3. Conclusion as to Negligence
Plaintiff has not met his burden to identify specific evidence in the record showing a genuine issue of material fact as to either of his breach-of-duty theories. Accordingly, Defendants are entitled to summary judgment on Plaintiff’s negligence claim against McClain.

B. Respondeat Superior
Defendants argue that Plaintiff’s assertion of vicarious liability against Transport America fails as a matter of law because its employee, McClain, was not negligent. Dkt. 26 at 8. Plaintiff did not address this argument in his response.

Under the theory of respondeat superior, an employer is vicariously liability for the negligent acts of its employee if the employee’s actions are within the course and scope of his employment. Goodyear Tire & Rubber Co. v. Mayes, 236 S.W.3d 754, 757 (Tex. 2007). Doctrines of vicarious liability do not apply where the alleged tortfeasor is not liable as a matter of law. See Crooks v. Moses, 138 S.W.3d 629, 638 (Tex. App.—Dallas 2004, pet. denied) (stating that the vicarious liability determination is never reached if the alleged tortfeasor is not liable as a matter of law); see also Turner v. Upton Cnty., Tex., 915 F.2d 133, 138 n.7 (5th Cir. 1990) (stating that respondeat superior is not an independent cause of action). Because Plaintiff’s negligence claim against McClain fails for lack of evidence, Plaintiff cannot hold Transport America vicariously liable under a theory of respondeat superior.

V. Recommendation
Based on the foregoing, the undersigned Magistrate Judge RECOMMENDS that the District Court GRANT Defendants’ Motion for Summary Judgment on Plaintiff’s Claim of Negligence (Dkt. 26) and enter judgment for Defendants.

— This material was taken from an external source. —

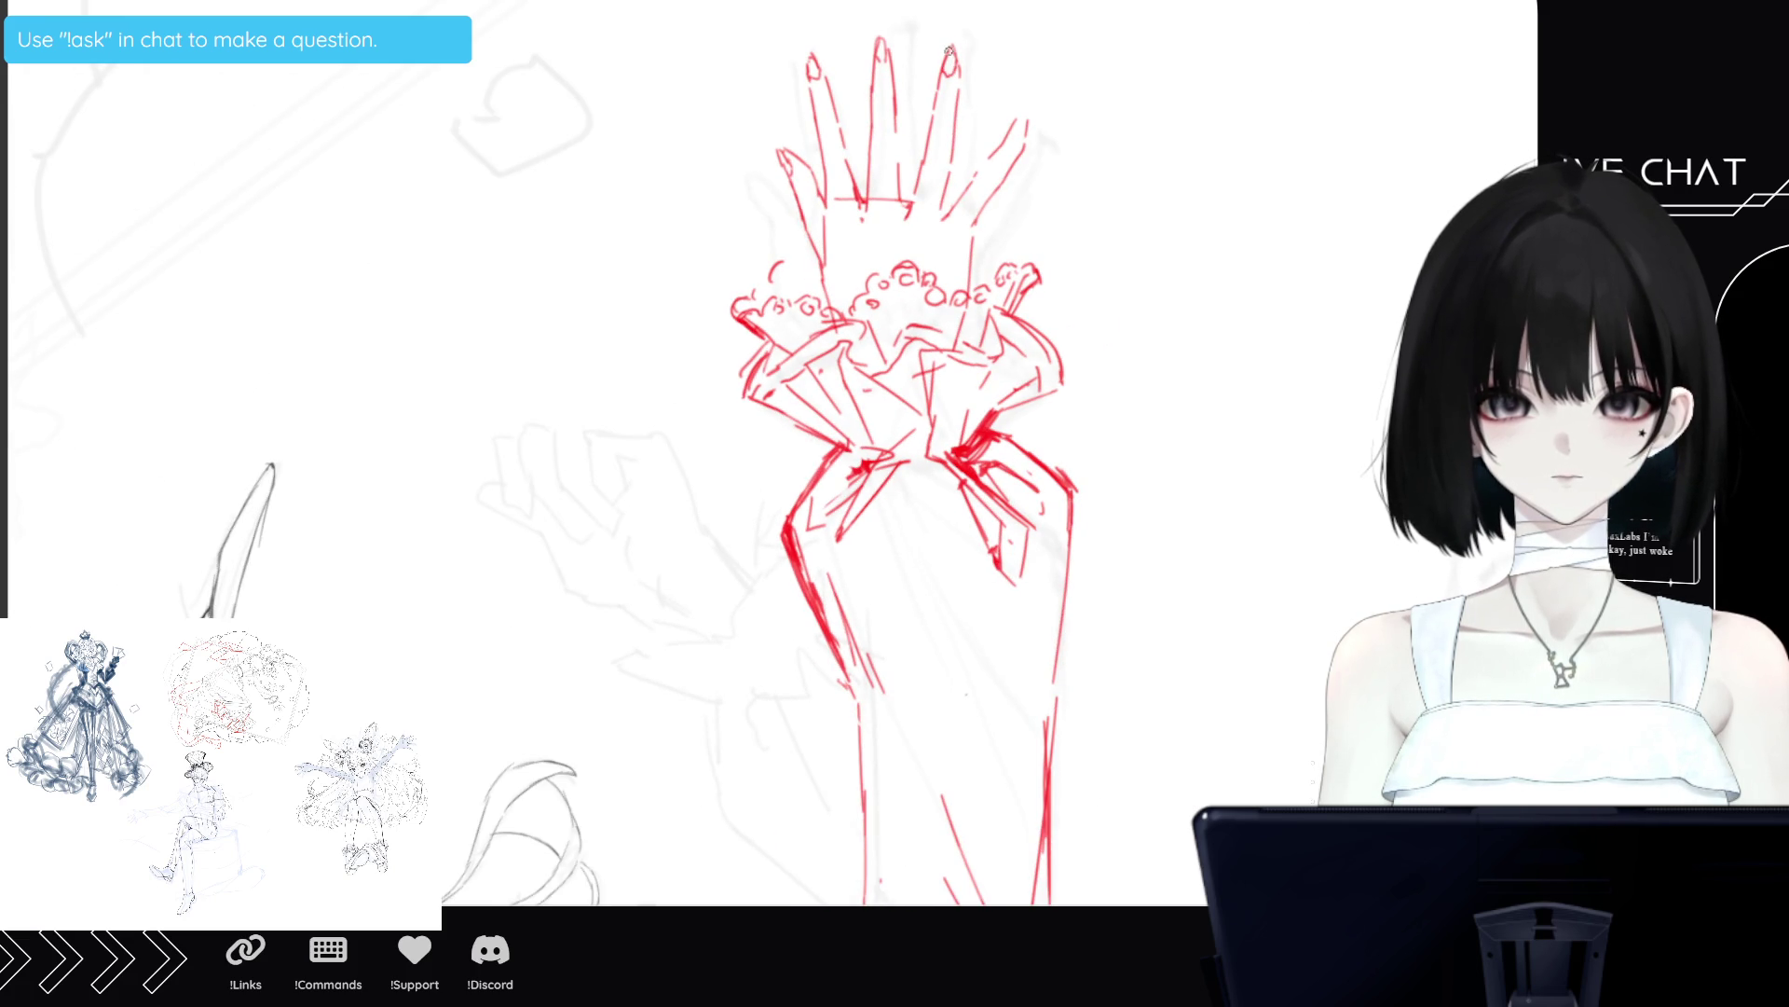
Touch up the pinky fingertip and add a red ruffle curl to the left cuff.
drag(1018, 123, 1012, 136)
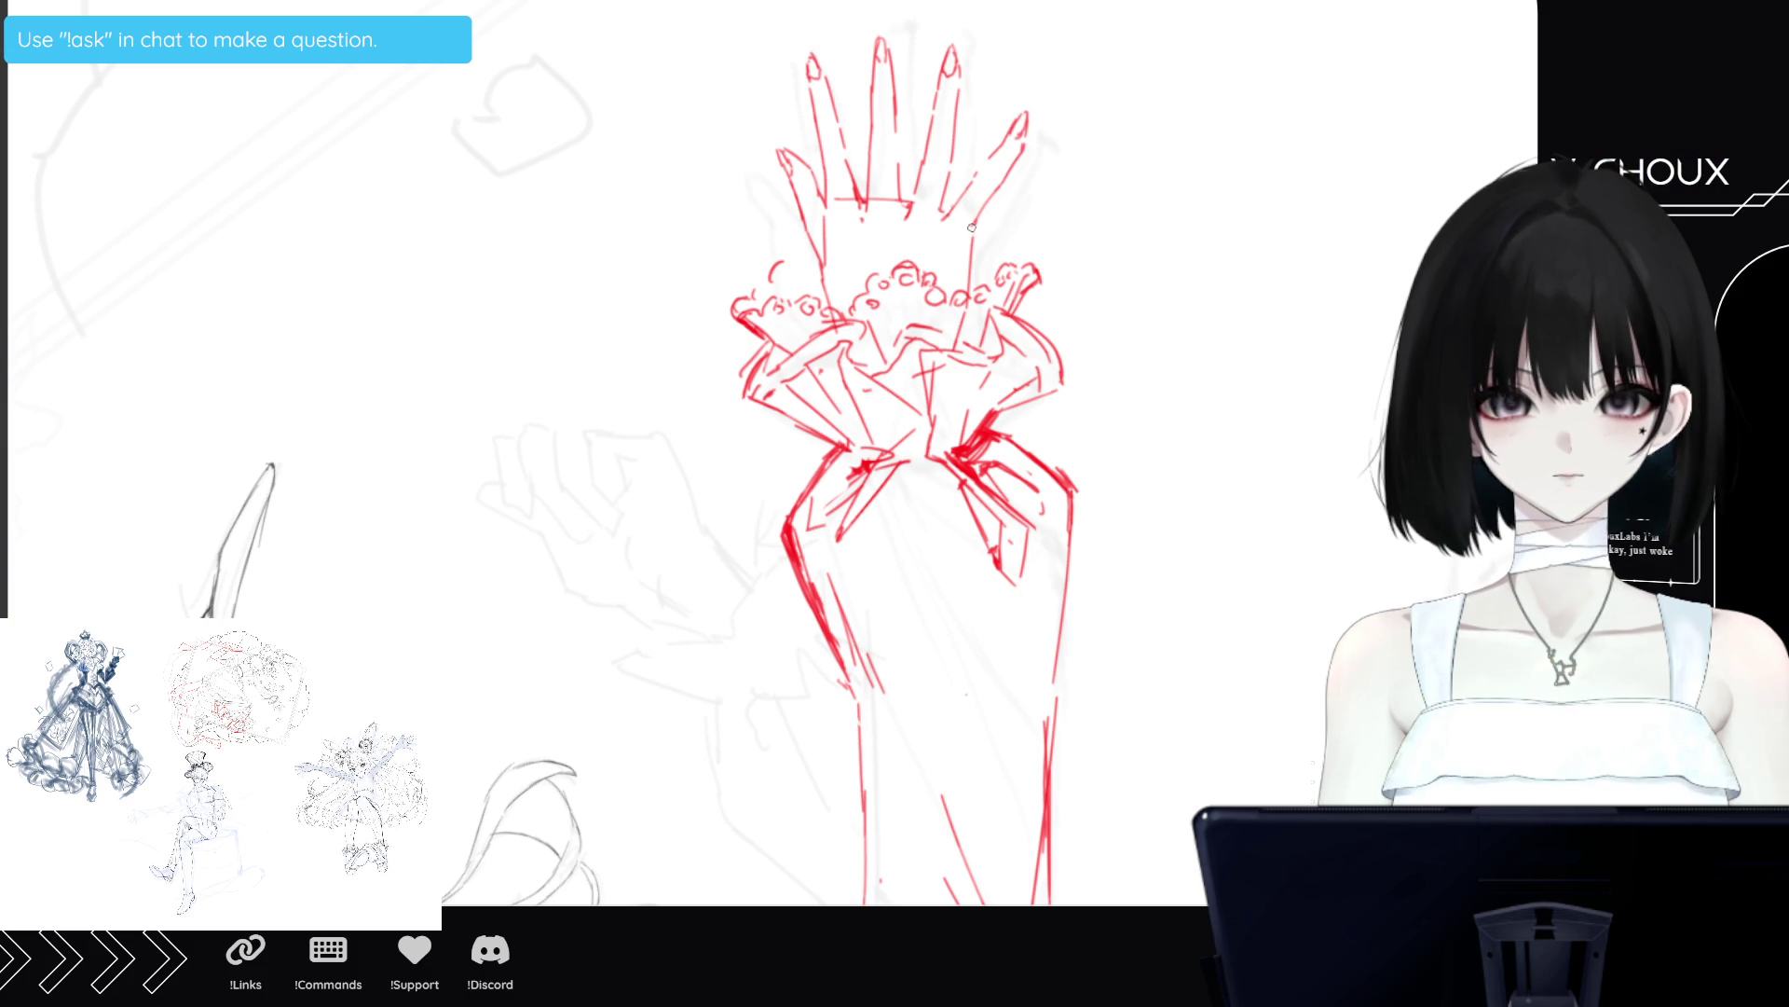
drag(791, 268, 800, 268)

IT IS FURTHER ORDERED that this case be removed from the Magistrate Court’s docket and returned to the docket of the Honorable David A. Ezra.

VI. Warnings
The parties may file objections to this Report and Recommendation. A party filing objections must specifically identify those findings or recommendations to which objections are being made. The District Court need not consider frivolous, conclusive, or general objections. See Battle v. United States Parole Comm’n, 834 F.2d 419, 421 (5th Cir. 1987). A party’s failure to file written objections to the proposed findings and recommendations contained in this Report within fourteen (14) days after the party is served with a copy of the Report shall bar that party from de novo review by the District Court of the proposed findings and recommendations in the Report and, except on grounds of plain error, shall bar the party from appellate review of unobjected-to proposed factual findings and legal conclusions accepted by the District Court. See 28 U.S.C. § 636(b)(1)(c); Thomas v. Arn, 474 U.S. 140, 150-53 (1985); Douglass v. United Servs. Auto. Ass’n, 79 F.3d 1415, 1428-29 (5th Cir. 1996) (en banc).

SIGNED on June 15, 2021.

All Citations
Slip Copy, 2021 WL 2444951

Footnotes

1
Plaintiff filed his response after the deadline. Local Rule CV-7(e)(2). Because the Motion is dispositive, the Court has considered Plaintiff’s late-filed response and evidence. See Johnson v. Pettiford, 442 F.3d 917, 918-19 (5th Cir. 2006) (stating that failure to timely respond to dispositive motion should not result in automatic grant absent clear record of delay or contumacious conduct).